Download A LOST PARADISE PDF Online Free

Author :
Release : 2000-04
Genre : Literary Collections
Kind :
Book Rating : /5 ( reviews)

A LOST PARADISE - read free eBook in online reader or directly download on the web page. Select files or add your book in reader. Download and read online ebook A LOST PARADISE write by Jun'ichi Watanabe. This book was released on 2000-04. A LOST PARADISE available in PDF, EPUB and Kindle. A steamy tale of sexual obsession and an all-or-nothing love, this sensuous novel contrasts defiantly freewheeling passions against the rigidity of society and the constraints on fulfillment in life and love.

Paradise Lost

Download Paradise Lost PDF Online Free

Author :
Release : 1711
Genre : Bible
Kind :
Book Rating : /5 ( reviews)

Paradise Lost - read free eBook in online reader or directly download on the web page. Select files or add your book in reader. Download and read online ebook Paradise Lost write by John Milton. This book was released on 1711. Paradise Lost available in PDF, EPUB and Kindle.

Lost Paradise

Download Lost Paradise PDF Online Free

Author :
Release : 1987
Genre : Travel
Kind :
Book Rating : /5 ( reviews)

Lost Paradise - read free eBook in online reader or directly download on the web page. Select files or add your book in reader. Download and read online ebook Lost Paradise write by Ian Cameron. This book was released on 1987. Lost Paradise available in PDF, EPUB and Kindle.

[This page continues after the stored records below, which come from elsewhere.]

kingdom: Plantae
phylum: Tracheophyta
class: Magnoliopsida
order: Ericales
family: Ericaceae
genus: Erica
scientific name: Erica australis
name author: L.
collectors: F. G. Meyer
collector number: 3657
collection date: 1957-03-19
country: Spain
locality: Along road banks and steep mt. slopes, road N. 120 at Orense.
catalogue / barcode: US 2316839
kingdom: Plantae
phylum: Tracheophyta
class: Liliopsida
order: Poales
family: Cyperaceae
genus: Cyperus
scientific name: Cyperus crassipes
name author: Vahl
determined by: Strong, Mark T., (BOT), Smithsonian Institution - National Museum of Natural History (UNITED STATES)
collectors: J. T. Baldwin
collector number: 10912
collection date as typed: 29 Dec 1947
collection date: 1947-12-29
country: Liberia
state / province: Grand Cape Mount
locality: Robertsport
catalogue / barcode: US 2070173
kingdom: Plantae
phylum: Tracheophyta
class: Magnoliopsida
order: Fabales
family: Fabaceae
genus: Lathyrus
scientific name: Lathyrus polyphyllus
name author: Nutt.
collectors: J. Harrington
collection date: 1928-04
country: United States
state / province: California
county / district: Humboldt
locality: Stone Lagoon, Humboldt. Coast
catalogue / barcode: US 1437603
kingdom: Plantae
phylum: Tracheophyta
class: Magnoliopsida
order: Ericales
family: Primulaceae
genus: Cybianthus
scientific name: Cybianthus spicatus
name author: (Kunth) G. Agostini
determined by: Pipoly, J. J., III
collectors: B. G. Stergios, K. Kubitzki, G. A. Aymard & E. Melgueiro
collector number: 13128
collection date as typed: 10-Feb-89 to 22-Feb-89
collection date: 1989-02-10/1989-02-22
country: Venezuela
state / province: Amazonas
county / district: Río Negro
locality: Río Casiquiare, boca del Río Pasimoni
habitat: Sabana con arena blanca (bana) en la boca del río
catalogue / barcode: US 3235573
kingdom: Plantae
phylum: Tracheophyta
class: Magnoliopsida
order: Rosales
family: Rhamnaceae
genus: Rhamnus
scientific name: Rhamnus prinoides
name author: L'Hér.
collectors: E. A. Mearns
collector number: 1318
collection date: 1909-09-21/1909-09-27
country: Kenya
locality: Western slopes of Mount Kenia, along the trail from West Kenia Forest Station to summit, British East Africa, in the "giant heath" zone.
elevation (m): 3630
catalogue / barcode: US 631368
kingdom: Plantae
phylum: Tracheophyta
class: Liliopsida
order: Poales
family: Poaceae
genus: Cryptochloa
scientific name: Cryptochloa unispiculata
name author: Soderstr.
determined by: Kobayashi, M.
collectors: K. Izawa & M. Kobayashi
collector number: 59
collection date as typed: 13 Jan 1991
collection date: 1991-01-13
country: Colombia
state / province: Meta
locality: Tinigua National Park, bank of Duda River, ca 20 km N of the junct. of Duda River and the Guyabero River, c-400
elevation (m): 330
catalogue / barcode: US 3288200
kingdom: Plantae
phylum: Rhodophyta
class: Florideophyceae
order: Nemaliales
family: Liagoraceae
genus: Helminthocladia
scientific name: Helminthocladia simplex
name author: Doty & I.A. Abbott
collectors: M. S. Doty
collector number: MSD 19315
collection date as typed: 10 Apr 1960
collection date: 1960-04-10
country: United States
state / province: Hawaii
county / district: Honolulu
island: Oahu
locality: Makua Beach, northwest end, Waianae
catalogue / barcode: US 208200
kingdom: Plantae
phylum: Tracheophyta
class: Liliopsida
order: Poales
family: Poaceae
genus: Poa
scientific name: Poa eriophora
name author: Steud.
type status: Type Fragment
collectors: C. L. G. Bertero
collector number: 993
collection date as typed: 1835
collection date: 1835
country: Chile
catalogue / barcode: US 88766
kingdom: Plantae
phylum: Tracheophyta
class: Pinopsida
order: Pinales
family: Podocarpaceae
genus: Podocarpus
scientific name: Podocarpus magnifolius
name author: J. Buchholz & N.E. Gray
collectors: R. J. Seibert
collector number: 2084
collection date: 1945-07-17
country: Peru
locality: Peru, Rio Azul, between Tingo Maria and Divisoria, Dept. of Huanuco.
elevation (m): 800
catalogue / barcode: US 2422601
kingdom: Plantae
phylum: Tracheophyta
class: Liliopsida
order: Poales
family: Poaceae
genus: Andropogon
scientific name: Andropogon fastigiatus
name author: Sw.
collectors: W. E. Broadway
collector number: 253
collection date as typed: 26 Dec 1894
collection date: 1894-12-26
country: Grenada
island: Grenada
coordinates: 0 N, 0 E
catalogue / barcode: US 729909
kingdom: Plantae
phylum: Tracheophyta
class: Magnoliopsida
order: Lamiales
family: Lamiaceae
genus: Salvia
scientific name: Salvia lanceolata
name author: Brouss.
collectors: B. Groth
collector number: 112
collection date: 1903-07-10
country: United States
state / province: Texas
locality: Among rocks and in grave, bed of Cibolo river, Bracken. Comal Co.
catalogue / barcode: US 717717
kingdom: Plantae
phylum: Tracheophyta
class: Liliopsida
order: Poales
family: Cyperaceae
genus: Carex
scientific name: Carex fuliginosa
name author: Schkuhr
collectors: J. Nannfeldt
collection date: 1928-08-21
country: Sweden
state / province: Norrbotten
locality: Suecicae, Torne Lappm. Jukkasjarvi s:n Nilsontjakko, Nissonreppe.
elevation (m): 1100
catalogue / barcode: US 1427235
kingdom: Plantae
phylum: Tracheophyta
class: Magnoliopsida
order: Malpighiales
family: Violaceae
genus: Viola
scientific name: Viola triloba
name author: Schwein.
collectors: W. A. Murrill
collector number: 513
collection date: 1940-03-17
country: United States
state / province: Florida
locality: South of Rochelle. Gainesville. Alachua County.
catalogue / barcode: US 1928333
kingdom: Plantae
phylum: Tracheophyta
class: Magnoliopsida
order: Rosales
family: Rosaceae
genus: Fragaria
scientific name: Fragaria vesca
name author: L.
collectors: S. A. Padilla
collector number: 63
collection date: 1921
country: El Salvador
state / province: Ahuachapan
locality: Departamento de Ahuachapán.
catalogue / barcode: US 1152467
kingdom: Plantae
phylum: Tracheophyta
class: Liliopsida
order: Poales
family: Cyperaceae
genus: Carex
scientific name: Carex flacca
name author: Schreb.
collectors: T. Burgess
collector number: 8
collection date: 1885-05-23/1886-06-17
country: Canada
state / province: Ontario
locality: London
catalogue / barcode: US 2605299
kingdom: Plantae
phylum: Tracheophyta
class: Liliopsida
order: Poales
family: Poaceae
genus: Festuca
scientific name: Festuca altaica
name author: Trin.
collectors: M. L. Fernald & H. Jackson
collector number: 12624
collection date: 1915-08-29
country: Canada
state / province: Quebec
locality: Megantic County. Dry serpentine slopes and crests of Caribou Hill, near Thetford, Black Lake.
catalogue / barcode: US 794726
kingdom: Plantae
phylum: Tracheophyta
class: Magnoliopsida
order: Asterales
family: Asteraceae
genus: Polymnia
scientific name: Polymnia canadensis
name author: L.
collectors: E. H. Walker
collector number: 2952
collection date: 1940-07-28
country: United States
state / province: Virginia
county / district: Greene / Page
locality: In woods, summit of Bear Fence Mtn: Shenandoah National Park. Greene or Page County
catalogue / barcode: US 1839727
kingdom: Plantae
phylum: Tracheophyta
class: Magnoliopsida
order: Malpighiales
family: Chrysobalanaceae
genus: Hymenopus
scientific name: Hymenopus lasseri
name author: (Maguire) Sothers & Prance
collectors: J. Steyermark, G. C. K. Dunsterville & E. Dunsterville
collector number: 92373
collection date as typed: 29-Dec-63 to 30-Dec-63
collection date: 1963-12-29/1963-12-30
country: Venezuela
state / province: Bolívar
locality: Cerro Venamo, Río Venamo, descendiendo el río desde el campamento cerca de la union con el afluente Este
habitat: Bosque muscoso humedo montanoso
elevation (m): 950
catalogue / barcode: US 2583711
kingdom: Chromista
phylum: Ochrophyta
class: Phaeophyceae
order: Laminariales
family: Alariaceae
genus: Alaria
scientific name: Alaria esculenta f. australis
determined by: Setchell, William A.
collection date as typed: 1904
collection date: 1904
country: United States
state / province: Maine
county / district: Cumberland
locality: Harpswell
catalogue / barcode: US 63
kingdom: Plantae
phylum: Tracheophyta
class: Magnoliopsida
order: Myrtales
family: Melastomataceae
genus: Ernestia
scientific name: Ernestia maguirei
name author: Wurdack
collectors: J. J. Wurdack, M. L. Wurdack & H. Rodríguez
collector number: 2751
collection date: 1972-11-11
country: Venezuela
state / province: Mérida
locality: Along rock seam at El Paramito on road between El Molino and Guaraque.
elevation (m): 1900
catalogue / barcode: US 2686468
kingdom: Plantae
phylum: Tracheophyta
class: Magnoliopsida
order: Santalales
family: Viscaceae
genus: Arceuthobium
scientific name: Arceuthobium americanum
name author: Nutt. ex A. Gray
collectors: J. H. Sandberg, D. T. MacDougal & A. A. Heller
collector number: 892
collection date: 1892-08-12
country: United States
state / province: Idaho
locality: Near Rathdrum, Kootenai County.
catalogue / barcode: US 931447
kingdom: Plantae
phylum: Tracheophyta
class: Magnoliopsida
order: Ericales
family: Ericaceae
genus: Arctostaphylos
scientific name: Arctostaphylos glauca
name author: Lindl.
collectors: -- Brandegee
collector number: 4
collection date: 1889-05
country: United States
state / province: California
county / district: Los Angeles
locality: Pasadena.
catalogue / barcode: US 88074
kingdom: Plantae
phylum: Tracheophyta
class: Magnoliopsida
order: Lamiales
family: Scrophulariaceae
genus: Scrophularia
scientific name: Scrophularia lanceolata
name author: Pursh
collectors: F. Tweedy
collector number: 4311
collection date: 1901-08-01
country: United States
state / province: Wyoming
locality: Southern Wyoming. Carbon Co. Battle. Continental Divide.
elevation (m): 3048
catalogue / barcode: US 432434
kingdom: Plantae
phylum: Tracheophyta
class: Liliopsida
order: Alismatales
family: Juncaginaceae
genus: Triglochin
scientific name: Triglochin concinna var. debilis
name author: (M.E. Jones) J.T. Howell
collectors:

The Scramble for the Amazon and the "Lost Paradise" of Euclides da Cunha

Download The Scramble for the Amazon and the

Author :
Release : 2013-05-09
Genre : History
Kind :
Book Rating : 815/5 ( reviews)

The Scramble for the Amazon and the "Lost Paradise" of Euclides da Cunha - read free eBook in online reader or directly download on the web page. Select files or add your book in reader. Download and read online ebook The Scramble for the Amazon and the "Lost Paradise" of Euclides da Cunha write by Susanna B. Hecht. This book was released on 2013-05-09. The Scramble for the Amazon and the "Lost Paradise" of Euclides da Cunha available in PDF, EPUB and Kindle. The fortunes of the late nineteenth century’s imperial and industrial powers depended on a single raw material—rubber—with only one source: the Amazon basin. And so began the scramble for the Amazon—a decades-long conflict that found Britain, France, Belgium, and the United States fighting with and against the new nations of Peru, Bolivia, and Brazil for the forest’s riches. In the midst of this struggle, Euclides da Cunha, engineer, journalist, geographer, political theorist, and one of Brazil’s most celebrated writers, led a survey expedition to the farthest reaches of the river, among the world’s most valuable, dangerous, and little-known landscapes. The Scramble for the Amazon tells the story of da Cunha’s terrifying journey, the unfinished novel born from it, and the global strife that formed the backdrop for both. Haunted by his broken marriage, da Cunha trekked through a beautiful region thrown into chaos by guerrilla warfare, starving migrants, and native slavery. All the while, he worked on his masterpiece, a nationalist synthesis of geography, philosophy, biology, and journalism he named the Lost Paradise. Da Cunha intended his epic to unveil the Amazon’s explorers, spies, natives, and brutal geopolitics, but, as Susanna B. Hecht recounts, he never completed it—his wife’s lover shot him dead upon his return. At once the biography of an extraordinary writer, a masterly chronicle of the social, political, and environmental history of the Amazon, and a superb translation of the remaining pieces of da Cunha’s project, The Scramble for the Amazon is a work of thrilling intellectual ambition.